Ms. Loujain, a prominent advocate for women’s rights in the conservative kingdom, was arrested in May 2018 along with others who campaigned for lifting a ban on women driving, a few weeks before the ban was actually lifted. She was later charged for contacting organisations and diplomats that are hostile to Saudi Arabia. The arrest had gained international attention with rights groups asking the Saudi authorities to release her. But the kingdom did not relent. Ms. Loujain’s case was transferred to an anti-terrorism court in November last year, and on Monday, the judge found her guilty of various charges including trying to harm Saudi Arabia’s national security and advance foreign agenda.
Ms. Loujain, 31, had been a relentless presence in Saudi Arabia’s limited public sphere until her arrest in 2018. Before MBS lifted the ban, Saudi Arabia was the only country that had banned women from driving.

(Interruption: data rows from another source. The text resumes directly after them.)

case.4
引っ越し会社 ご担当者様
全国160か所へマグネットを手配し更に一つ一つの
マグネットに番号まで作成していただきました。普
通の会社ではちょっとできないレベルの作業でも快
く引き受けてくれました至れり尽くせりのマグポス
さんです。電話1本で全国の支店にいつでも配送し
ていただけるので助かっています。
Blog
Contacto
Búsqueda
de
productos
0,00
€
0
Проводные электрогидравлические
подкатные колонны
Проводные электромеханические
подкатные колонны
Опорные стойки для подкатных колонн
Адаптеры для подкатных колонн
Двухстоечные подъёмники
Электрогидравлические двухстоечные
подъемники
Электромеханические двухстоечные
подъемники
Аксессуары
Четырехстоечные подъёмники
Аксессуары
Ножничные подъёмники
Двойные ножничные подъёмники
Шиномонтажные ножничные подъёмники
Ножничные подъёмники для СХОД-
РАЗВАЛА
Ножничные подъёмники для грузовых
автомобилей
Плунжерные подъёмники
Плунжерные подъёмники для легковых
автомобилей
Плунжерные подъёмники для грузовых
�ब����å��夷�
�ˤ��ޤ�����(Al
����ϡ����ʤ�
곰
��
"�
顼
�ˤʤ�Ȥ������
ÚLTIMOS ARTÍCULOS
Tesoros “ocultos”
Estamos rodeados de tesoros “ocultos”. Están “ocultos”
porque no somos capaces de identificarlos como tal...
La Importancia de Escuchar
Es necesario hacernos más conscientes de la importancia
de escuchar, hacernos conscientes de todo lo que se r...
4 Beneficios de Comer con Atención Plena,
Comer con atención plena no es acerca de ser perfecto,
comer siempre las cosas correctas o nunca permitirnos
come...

And many women like Ms. Loujain had raised voices against this state-driven discrimination. She was arrested for the first time in 2014 December while trying to drive to Saudi Arabia from the UAE. She was detained for over 70 days. But the detention did not deter Ms. Loujain, a University of British Columbia graduate, from continuing with her activism. In 2015, when Saudi women were allowed to vote and stand in elections at the municipal level for the first time, Ms. Loujain wanted to contest. But the authorities barred her. “I’ve been eliminated as a candidate for the municipal elections. I will be filing my objection via the appropriate channels,” she tweeted then.
Guardianship system
A year later, Ms. Loujain, along with 14,000 others, signed a petition to King Salman, demanding the male guardianship system be abolished. Under Saudi law, all women were required to have a male guardian. The system gave women’s fathers, husbands, brothers or uncles the final say on their life plans. As part of the reforms initiated by the Crown Prince, the guardianship laws were partially amended in 2019, excluding women over 21 years old from the guardian system. The authorities, however, did not spare those who campaigned for abolishing the system. In 2017, a year after the petition was submitted to the King, Ms. Loujain was arrested again.

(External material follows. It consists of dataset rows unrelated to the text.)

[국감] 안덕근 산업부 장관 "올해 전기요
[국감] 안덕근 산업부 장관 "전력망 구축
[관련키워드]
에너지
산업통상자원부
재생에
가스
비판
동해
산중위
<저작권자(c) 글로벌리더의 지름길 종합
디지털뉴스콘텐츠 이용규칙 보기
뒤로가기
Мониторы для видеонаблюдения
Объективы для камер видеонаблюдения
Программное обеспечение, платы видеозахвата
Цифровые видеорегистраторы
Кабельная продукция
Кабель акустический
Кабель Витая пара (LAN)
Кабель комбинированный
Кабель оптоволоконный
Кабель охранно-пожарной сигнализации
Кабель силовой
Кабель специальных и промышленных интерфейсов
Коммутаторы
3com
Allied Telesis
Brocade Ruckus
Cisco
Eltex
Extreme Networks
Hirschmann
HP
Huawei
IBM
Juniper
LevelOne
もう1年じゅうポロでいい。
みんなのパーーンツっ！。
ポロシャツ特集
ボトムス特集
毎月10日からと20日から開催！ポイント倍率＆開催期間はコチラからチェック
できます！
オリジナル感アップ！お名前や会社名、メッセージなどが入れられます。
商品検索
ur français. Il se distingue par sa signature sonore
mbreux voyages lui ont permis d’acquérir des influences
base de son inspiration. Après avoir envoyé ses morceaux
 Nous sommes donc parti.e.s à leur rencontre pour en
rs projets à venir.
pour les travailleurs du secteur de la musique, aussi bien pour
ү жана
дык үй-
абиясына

After that, Ms. Loujain moved to the UAE and joined Sorbonne University’s Abu Dhabi campus for a master's degree programme in applied sociological research. But things didn’t go ahead as she planned. In March 2018, she was stopped by security officials while driving in Abu Dhabi.
They forcibly put her on a plane and transferred her to a prison in Riyadh, the Saudi capital, according to an account by Alia al-Hathloul, another sister of Ms. Loujain. She was released after a few days but barred from travelling abroad and warned against using social media. In May, she was formally arrested and ever since she has been in prison.

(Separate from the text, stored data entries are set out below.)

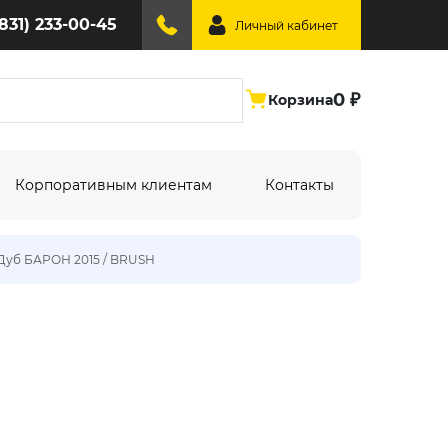
(831) 233-00-45
Личный кабинет
0 ₽
Корзина
Корпоративным клиентам
Контакты
Дуб БАРОН 2015 / BRUSH
ине:
По типу дизайна:
Абстракция
Под дерево
Геометрия
Однотонный
Крупный рисунок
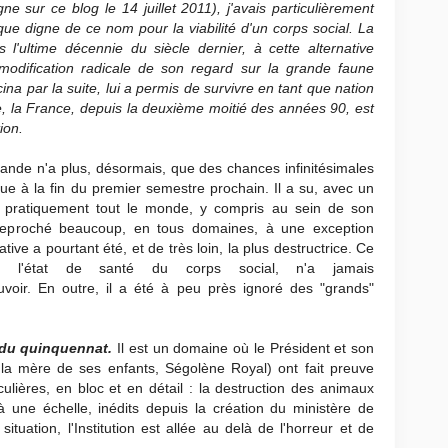
e sur ce blog le 14 juillet 2011), j'avais particulièrement
ique digne de ce nom pour la viabilité d'un corps social. La
l'ultime décennie du siècle dernier, à cette alternative
modification radicale de son regard sur la grande faune
cina par la suite, lui a permis de survivre en tant que nation
e, la France, depuis la deuxième moitié des années 90, est
ion.
lande n'a plus, désormais, que des chances infinitésimales
ue à la fin du premier semestre prochain. Il a su, avec un
er pratiquement tout le monde, y compris au sein de son
st reproché beaucoup, en tous domaines, à une exception
tive a pourtant été, et de très loin, la plus destructrice. Ce
r de l'état de santé du corps social, n'a jamais
voir. En outre, il a été à peu près ignoré des "grands"
e du quinquennat.
Il est un domaine où le Président et son
 la mère de ses enfants, Ségolène Royal) ont fait preuve
ulières, en bloc et en détail : la destruction des animaux
une échelle, inédits depuis la création du ministère de
tuation, l'Institution est allée au delà de l'horreur et de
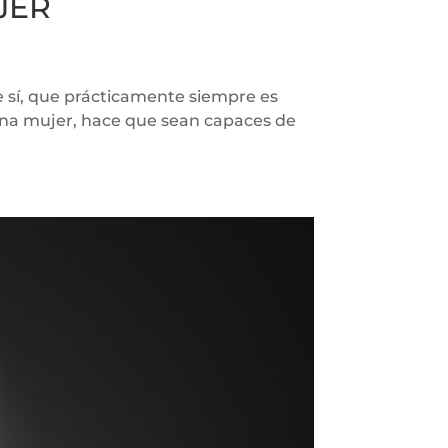
JER
ue sí, que prácticamente siempre es
 una mujer, hace que sean capaces de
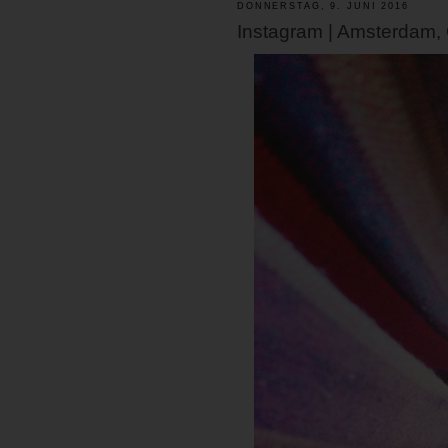
DONNERSTAG, 9. JUNI 2016
Instagram | Amsterdam,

Ms. Alia, who is living in Brussels, Belgium, wrote an Op-Ed in The New York Times in January 2019, alleging that her sister was tortured in prison. When her parents visited Ms. Loujain in Jeddah’s Dhahban prison in August 2018, she was “shaking uncontrollably, unable to hold her grip”. In December, she told her parents that she was tortured between May and August — she had been put in “solitary confinement, beaten, waterboarded, given electric shocks, sexually harassed and threatened with rape and murder” — according to Ms. Alia. Saud bin Abdullah al-Qahtani, a former top Royal Court adviser and a close aide of MBS, was present when Ms. Loujain was tortured. Al-Qahtani was dismissed from the court in late 2018 after the assassination of dissident journalist Jamal Khashoggi in Saudi Arabia’s Istanbul consulate.
The imprisonment, trial and allegations of torture of one of the most famous activists in the Kingdom, who was one of TIME magazine’s ‘100 most influential people’ in 2019, has heaped pressure on Crown Prince MBS, who is promoted by the kingdom as a man of reforms. But the Saudi authorities are also wary of dissent, which could breed more dissent.
The judge who sentenced Ms. Loujain to five years and eight months, has suspended two years and 10 months of the sentence, which means, given the time she has already spent in prison, she could be released in a few months. But freedom comes with riders. she would be placed on probation for three years and barred from travelling abroad for five years, says her family.